Print the lines in the listing below that fall between the line with "nose: (574, 502)" and the line with "right ankle: (258, 181)", those two lines included, exactly as they stand and with nothing else.

EXCERPTED RECORDS:
• • • • •

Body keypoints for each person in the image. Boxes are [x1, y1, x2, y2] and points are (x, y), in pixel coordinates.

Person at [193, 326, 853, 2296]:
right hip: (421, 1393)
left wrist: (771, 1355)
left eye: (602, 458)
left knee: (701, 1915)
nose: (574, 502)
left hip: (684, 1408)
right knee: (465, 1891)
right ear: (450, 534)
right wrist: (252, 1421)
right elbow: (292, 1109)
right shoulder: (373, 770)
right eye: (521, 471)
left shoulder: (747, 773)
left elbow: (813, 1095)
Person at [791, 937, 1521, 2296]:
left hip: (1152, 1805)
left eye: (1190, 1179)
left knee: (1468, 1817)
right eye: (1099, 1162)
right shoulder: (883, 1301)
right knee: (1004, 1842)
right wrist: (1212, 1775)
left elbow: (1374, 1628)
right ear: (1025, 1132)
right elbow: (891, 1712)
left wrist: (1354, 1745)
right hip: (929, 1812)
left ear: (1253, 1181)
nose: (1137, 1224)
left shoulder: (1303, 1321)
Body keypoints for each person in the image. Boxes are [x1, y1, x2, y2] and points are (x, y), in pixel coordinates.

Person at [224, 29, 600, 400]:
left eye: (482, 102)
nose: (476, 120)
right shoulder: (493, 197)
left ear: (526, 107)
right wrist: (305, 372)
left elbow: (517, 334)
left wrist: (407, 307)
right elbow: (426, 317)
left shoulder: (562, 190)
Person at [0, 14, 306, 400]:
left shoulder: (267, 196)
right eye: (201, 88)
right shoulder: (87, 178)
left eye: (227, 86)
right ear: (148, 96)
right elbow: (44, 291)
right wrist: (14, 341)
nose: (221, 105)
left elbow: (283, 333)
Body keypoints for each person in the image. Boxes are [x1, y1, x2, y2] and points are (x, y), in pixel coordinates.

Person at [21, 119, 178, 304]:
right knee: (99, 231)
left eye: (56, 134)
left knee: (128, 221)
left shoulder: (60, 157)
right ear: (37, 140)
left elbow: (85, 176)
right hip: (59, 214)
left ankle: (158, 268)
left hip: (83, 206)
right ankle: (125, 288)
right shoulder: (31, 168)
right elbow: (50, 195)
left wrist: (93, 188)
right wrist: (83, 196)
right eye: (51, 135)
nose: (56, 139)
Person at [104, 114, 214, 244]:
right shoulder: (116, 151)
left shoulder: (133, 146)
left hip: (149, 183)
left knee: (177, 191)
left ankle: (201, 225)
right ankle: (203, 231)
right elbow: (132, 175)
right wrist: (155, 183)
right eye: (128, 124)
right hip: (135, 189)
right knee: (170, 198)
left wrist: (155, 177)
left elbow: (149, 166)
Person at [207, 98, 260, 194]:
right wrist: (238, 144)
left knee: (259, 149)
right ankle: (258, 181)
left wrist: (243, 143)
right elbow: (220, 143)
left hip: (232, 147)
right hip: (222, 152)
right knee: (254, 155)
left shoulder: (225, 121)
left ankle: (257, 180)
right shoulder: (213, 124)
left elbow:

• • • • •

ANSWER SECTION:
nose: (574, 502)
left hip: (684, 1408)
right knee: (465, 1891)
right ear: (450, 534)
right wrist: (252, 1421)
right elbow: (292, 1109)
right shoulder: (373, 770)
right eye: (521, 471)
left shoulder: (747, 773)
left elbow: (813, 1095)
Person at [791, 937, 1521, 2296]:
left hip: (1152, 1805)
left eye: (1190, 1179)
left knee: (1468, 1817)
right eye: (1099, 1162)
right shoulder: (883, 1301)
right knee: (1004, 1842)
right wrist: (1212, 1775)
left elbow: (1374, 1628)
right ear: (1025, 1132)
right elbow: (891, 1712)
left wrist: (1354, 1745)
right hip: (929, 1812)
left ear: (1253, 1181)
nose: (1137, 1224)
left shoulder: (1303, 1321)
Body keypoints for each person in the image. Boxes are [x1, y1, x2, y2] and points are (x, y), in pixel coordinates.

Person at [224, 29, 600, 400]:
left eye: (482, 102)
nose: (476, 120)
right shoulder: (493, 197)
left ear: (526, 107)
right wrist: (305, 372)
left elbow: (517, 334)
left wrist: (407, 307)
right elbow: (426, 317)
left shoulder: (562, 190)
Person at [0, 14, 306, 400]:
left shoulder: (267, 196)
right eye: (201, 88)
right shoulder: (87, 178)
left eye: (227, 86)
right ear: (148, 96)
right elbow: (44, 291)
right wrist: (14, 341)
nose: (221, 105)
left elbow: (283, 333)
Body keypoints for each person in the image. Boxes are [x1, y1, x2, y2] and points are (x, y), in pixel coordinates.

Person at [21, 119, 178, 304]:
right knee: (99, 231)
left eye: (56, 134)
left knee: (128, 221)
left shoulder: (60, 157)
right ear: (37, 140)
left elbow: (85, 176)
right hip: (59, 214)
left ankle: (158, 268)
left hip: (83, 206)
right ankle: (125, 288)
right shoulder: (31, 168)
right elbow: (50, 195)
left wrist: (93, 188)
right wrist: (83, 196)
right eye: (51, 135)
nose: (56, 139)
Person at [104, 114, 214, 244]:
right shoulder: (116, 151)
left shoulder: (133, 146)
left hip: (149, 183)
left knee: (177, 191)
left ankle: (201, 225)
right ankle: (203, 231)
right elbow: (132, 175)
right wrist: (155, 183)
right eye: (128, 124)
right hip: (135, 189)
right knee: (170, 198)
left wrist: (155, 177)
left elbow: (149, 166)
Person at [207, 98, 260, 194]:
right wrist: (238, 144)
left knee: (259, 149)
right ankle: (258, 181)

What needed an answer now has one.